The Johnny Cash Music Festival enters its third year this weekend, and according to a recent press release from Arkansas State University (which hosts the event), one part of the festival's mission is nearly in sight: The restoration of the Cash boyhood home in Dyess is scheduled to be complete and the museum open in the spring. The festival's proceeds also help fund a scholarship to ASU, which four students currently enrolled at the university have benefited from. The lineup this year skews a bit more toward the mainstream '80s-'90s side of the country spectrum, with hitmaker Vince Gill as headliner, joined by Larry Gatlin & The Gatlin Brothers, Jimmy Fortune (of The Statler Brothers), and hosts Tommy Cash and Joanne Cash.
9 p.m. Stickyz. $8 adv., $10 day of.
So a few years ago, I was living in Fayetteville and I walked into the natural foods store to buy some organic Cheetos or something, and I look up and there's standing Earl "Chinna" Smith. No exaggeration: The man played on like half the reggae albums I own. Probably more than half now that I think about it. I-Roy, Burning Spear, Toots & The Maytals, Big Youth, Dillinger, Max Romeo, The Upsetters, Scientist, The Mighty Diamonds, Augustus Pablo — the list goes on seemingly forever of albums to which Smith contributed his versatile, snaky guitar playing. I think it would be fair to say that he's the king of reggae session guitarists. So why was he was standing in a hippie "co-op" in Arkansas, looking around like, what is this place? He was in town because he'd hooked up with Joseph Fennell, a.k.a. Joseph Israel, a guy from Fayetteville whose dad owns some popular restaurants. Israel loved reggae so much he grew out dreads and started talking with a patois and converted to Rastafarianism (he also quotes the Bible a lot on his Facebook). Oh, and he went down to Kingston and recorded at Tuff Gong and actually did a duet with Luciano and Dean Fraser (which isn't too bad). He's got a new album out called "Kingdom Road" and ... I don't know, it's all just so weird. There was this bizarre Fayetteville thing going on for a while where these people from Arkansas were all "Jah" this and "Irie" that and "I and I gon' chant down Babylon" or whatever and lots of us were all like, "Ha-ha, whatever poseurs." But then one of them actually became a somewhat notable reggae artist.
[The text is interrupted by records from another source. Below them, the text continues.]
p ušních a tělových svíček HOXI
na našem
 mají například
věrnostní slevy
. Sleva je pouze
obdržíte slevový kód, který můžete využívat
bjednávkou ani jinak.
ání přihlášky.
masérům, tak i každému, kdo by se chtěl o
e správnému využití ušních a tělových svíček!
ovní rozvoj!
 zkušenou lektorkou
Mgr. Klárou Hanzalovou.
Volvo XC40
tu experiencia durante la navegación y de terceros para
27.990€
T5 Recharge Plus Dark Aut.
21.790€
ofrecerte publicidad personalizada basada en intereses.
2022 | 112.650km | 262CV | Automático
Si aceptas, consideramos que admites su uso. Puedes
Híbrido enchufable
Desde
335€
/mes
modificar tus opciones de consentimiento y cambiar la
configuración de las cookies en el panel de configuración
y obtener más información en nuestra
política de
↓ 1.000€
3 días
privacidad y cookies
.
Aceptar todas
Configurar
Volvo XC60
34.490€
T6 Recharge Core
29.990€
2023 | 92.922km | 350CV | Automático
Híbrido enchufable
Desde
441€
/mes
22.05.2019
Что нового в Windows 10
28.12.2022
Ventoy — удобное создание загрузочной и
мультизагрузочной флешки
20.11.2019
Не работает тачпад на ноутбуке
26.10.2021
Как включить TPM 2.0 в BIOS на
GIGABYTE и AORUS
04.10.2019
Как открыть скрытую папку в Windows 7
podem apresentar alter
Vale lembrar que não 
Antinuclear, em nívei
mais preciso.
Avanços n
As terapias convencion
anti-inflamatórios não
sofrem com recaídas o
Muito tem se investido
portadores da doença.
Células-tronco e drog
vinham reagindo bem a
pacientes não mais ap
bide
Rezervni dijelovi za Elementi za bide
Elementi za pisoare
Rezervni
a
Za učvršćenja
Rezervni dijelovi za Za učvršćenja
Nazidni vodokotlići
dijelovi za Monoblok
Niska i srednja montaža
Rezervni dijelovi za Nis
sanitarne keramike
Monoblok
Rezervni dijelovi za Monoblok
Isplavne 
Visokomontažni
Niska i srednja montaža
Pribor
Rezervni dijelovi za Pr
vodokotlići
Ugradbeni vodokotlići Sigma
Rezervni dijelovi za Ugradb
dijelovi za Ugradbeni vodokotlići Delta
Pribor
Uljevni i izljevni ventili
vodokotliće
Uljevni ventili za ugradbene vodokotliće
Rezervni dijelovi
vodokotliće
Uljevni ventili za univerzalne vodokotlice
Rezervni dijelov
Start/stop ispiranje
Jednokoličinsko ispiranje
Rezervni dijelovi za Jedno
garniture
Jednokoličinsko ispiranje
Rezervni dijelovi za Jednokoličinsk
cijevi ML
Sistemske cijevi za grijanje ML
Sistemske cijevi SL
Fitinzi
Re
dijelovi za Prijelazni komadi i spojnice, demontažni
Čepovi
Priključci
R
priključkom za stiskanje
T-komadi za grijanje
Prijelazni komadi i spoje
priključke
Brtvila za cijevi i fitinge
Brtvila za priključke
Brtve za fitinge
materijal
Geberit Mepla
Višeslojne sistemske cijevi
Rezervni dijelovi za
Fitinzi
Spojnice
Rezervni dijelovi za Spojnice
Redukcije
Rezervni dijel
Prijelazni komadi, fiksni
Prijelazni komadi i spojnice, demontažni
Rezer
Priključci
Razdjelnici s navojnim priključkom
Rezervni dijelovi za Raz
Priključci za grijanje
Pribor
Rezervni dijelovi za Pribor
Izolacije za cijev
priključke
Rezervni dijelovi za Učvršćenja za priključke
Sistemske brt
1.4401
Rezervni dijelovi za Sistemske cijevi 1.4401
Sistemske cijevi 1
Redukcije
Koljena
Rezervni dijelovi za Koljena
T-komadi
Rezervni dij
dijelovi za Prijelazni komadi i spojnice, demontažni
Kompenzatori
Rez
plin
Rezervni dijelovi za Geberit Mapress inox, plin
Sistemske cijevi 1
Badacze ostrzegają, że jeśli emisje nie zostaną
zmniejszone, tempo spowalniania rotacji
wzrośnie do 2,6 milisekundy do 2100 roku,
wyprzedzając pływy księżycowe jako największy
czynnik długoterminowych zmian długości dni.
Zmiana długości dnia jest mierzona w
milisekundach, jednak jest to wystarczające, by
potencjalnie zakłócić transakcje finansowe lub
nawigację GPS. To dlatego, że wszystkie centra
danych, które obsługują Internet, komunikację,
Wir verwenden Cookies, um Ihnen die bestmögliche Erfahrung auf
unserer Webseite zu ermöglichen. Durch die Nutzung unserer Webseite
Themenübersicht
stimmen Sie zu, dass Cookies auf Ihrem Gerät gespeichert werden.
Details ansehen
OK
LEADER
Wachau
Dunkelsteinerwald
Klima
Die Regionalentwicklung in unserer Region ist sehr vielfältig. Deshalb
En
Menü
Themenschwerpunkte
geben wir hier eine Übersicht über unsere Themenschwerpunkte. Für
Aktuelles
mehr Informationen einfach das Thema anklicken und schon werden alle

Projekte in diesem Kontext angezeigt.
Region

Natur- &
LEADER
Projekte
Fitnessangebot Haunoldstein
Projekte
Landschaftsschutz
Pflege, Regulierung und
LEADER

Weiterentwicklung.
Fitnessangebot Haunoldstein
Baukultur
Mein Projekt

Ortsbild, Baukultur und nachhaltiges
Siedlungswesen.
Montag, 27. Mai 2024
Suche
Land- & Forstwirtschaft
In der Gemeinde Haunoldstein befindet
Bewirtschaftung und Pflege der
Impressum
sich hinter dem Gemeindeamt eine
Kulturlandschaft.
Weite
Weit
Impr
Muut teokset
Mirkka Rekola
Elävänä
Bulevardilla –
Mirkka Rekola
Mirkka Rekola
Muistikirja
He put out an album on Universal a few years ago. He's on a compilation album for children called "Songs for the Car," alongside Billy Ray Cyrus and Smashmouth and Hanson and Patti LaBelle. Just, weird.
9 p.m.-5 a.m. Discovery. $10-$15.
Atlanta's Yung Joc first blew up big back in 2006, with his debut for Diddy's Bad Boy South label, "New Joc City." You might remember that video for "I Know You See It." Most recently, Joc was featured alongside T-Pain on the track "Addicted to Sex." Atlanta rapper Gucci Mane seemingly dissed Joc on a track from last year's "Trap God": "I got all eyes on me like Pac did / But I ain't tryin' to go broke like Joc did." So did Joc respond by going all ballistic and beefin' with Gucci? Nah, he was totally cool about it while also being hilarious. He told V-103's The Loud Pack that he loves Gucci and that "at the end of the day, it's freedom of speech man. Because I could be like, 'Whatever, Gucci ugly as ever.' I could be like, 'He done burned half the strippers in Atlanta.' I could say whatever but that don't mean nothing, it's just freedom of speech, that's what music's about."